아래의 줄을 모두 한 글자도 바꾸지 말고 옮겨 적되, 그림은 빼 주시겠어요?

- [제공된 데이터]
::::

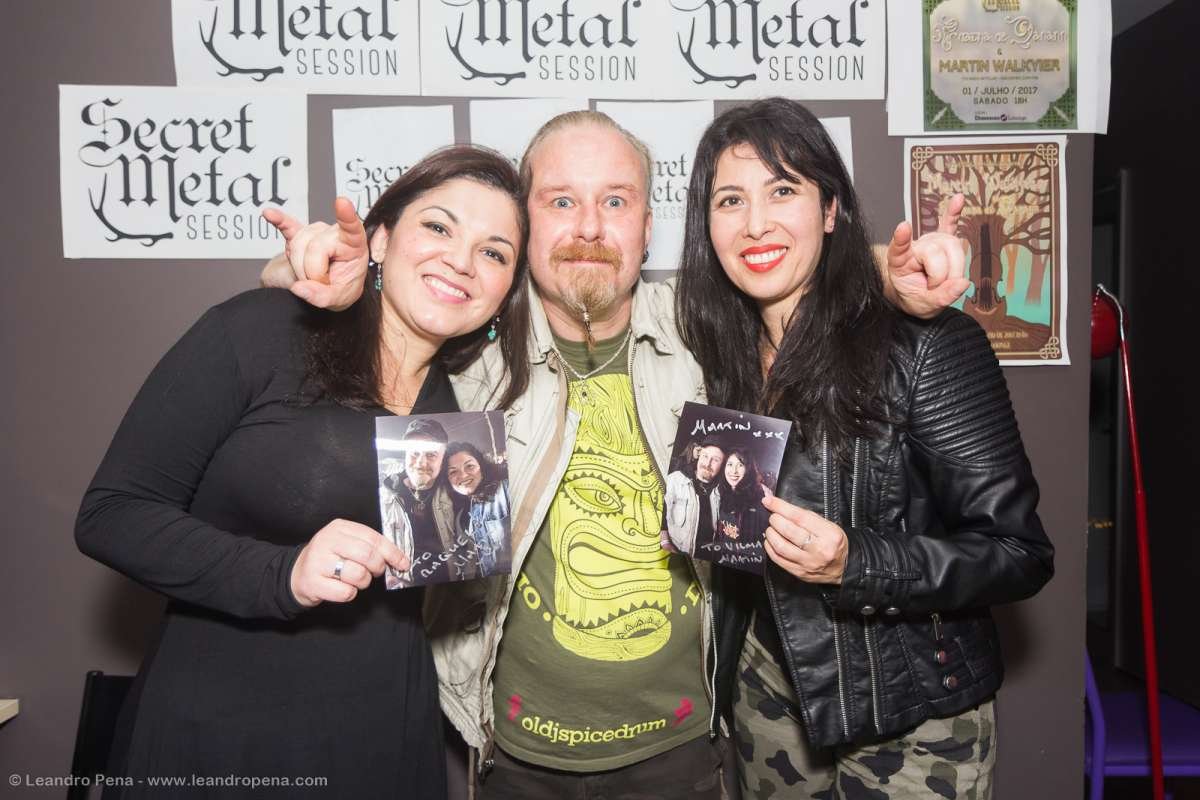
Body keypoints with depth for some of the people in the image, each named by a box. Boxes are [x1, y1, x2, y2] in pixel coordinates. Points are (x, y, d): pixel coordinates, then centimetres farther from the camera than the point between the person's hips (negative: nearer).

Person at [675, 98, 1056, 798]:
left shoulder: (926, 346, -18)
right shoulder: (723, 358, -2)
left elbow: (1020, 550, -17)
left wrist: (856, 563, -29)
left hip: (911, 712, -4)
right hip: (768, 686, 5)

::::

- [응답]
Body keypoints with depth for some of the people in the image, each named by a box. Boxes are [x1, y1, x2, y2] in pixel coordinates. Points are (x, y, d): pixel coordinates, then centimetres farther from the camera than the point between the person's hips (negative: nearer).

Person at [675, 98, 1056, 798]:
left shoulder: (926, 346, -18)
right shoulder: (723, 358, -2)
left elbow: (1020, 550, -17)
left wrist: (856, 563, -29)
left hip: (911, 712, -4)
right hip: (768, 686, 5)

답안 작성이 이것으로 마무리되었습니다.